▶ REQUESTS:
A – What does the cybersecurity text say results from using multiple security applications?
B – Please continue the cybersecurity text after its final sentence.

▶ TEXT SECTION:
Globalization, easy access to information, exponential growth of immigration and society diversity, worldwide political and cultural conflicts, all these phenomenons have impacted the threat paradigm of security that has also been immutably changed by domestic and foreign terrorism.
Everywhere you go, organizations are in the middle of some sort of transformation. Whether it’s modernizing the platforms that have been there forever, trying to launch a data center in the cloud, or trying to manage manufacturing or IoT devices more efficiently, the size and shape of our digital footprint is changing. We no longer just have a “digital network”, or “digital services”, we now have an entire “digital ecosystem” and even that keeps expanding.
There’s no denying that we’re living in a time where the cybersecurity threat landscape is increasingly dynamic and complex. The landscape includes cloud-native environments, Infrastructure-as-Code (IaC), containers, secrets management, remote work
These new technologies and practices logically require security tooling to help address potential vulnerabilities and respond to threats and incidents when they do occur. However, there is a cost associated with the increased tool introduction and use.
Using multiple security applications results in identity sprawl. When a company uses siloed systems to manage its security risks without synchronizing them all, it creates a different identity for each application user. Few applications do not connect with the central server, forcing organizations to manage multiple identities.
Many organizations using cloud services have to suffer through various identity management. Organizations need to resolve identity sprawl issues to strengthen their cybersecurity and maximize security alerts. As every identity requires different credentials and passwords, it is impossible to keep track of them. Therefore, companies use the same passwords and account credentials for every application, pushing them to credential-stuffing.
If a company’s one application is targeted and breached, the attackers will gain access to the rest of the security applications and then sell this information on the dark web. From here, threats snowball, leaving the organization vulnerable to considerable brute force and hybrid attacks.

▶ RECORDS SHOWN:
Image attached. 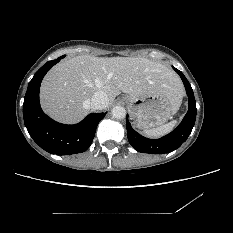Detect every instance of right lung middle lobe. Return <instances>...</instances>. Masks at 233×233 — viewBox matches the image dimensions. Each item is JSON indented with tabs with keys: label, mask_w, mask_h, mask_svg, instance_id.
Wrapping results in <instances>:
<instances>
[{
	"label": "right lung middle lobe",
	"mask_w": 233,
	"mask_h": 233,
	"mask_svg": "<svg viewBox=\"0 0 233 233\" xmlns=\"http://www.w3.org/2000/svg\"><path fill=\"white\" fill-rule=\"evenodd\" d=\"M65 57V55L64 56H61V57H59L60 59H62V58H64Z\"/></svg>",
	"instance_id": "dd1d6c3e"
}]
</instances>
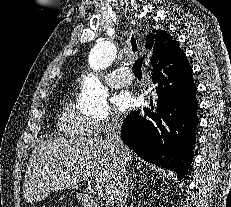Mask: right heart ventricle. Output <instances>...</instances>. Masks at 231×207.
<instances>
[{"instance_id": "obj_1", "label": "right heart ventricle", "mask_w": 231, "mask_h": 207, "mask_svg": "<svg viewBox=\"0 0 231 207\" xmlns=\"http://www.w3.org/2000/svg\"><path fill=\"white\" fill-rule=\"evenodd\" d=\"M58 131L73 139H83L93 135L92 120L79 111L72 97L68 98L61 107Z\"/></svg>"}]
</instances>
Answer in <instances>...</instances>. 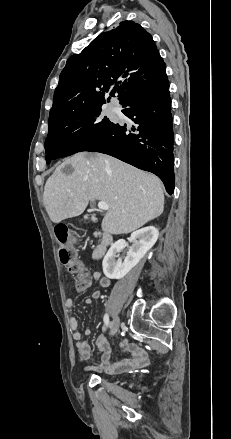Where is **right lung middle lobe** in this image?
I'll return each mask as SVG.
<instances>
[{
  "label": "right lung middle lobe",
  "instance_id": "dd1d6c3e",
  "mask_svg": "<svg viewBox=\"0 0 231 439\" xmlns=\"http://www.w3.org/2000/svg\"><path fill=\"white\" fill-rule=\"evenodd\" d=\"M96 106L48 121V136L45 141L47 164L53 159L85 151L110 131L111 122Z\"/></svg>",
  "mask_w": 231,
  "mask_h": 439
}]
</instances>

▶ ANSWERS FOR THE EXERCISE:
A – Identity sprawl.

B –
Product sprawl wastes many resources as the IT teams have to work overboard in software maintenance and individually train every employee to use all security products. It also wastes valuable time finding, opening, navigating, obtaining vital information, and switching between multiple products.
Product sprawl negatively affects individual and team productivity. When the teams have to operate numerous applications, it reduces the opportunity to work together and stay on the same page. Moreover, the transition from existing tools also becomes impossible as it requires training sessions to get them up to speed with every software.
What about Convergence?
We can define Convergence as the identification of security risks and interdependencies between business functions and processes within the Enterprise, and the consequential development of managed business process solutions to address those risks and interdependencies. This definition captures a significant shift from the emphasis on security as a purely functional activity, to security as an “added-value” to the overall mission of business. This is an important starting point because it essentially changes the way the concept of security is positioned within the enterprise.
Future of Security
Managing the successful convergence of information and operational technology is central to protecting your business and achieving crucial competitive advantage
Identity Governance and Administration is– and to have effective security must be– that common meeting point of many different security disciplines.
To efficiently and effectively draw the security perimeter, it makes more sense to have a single, holistic view of organizational identities where you can determine policy, view posture, enact compliance, and respond to risk.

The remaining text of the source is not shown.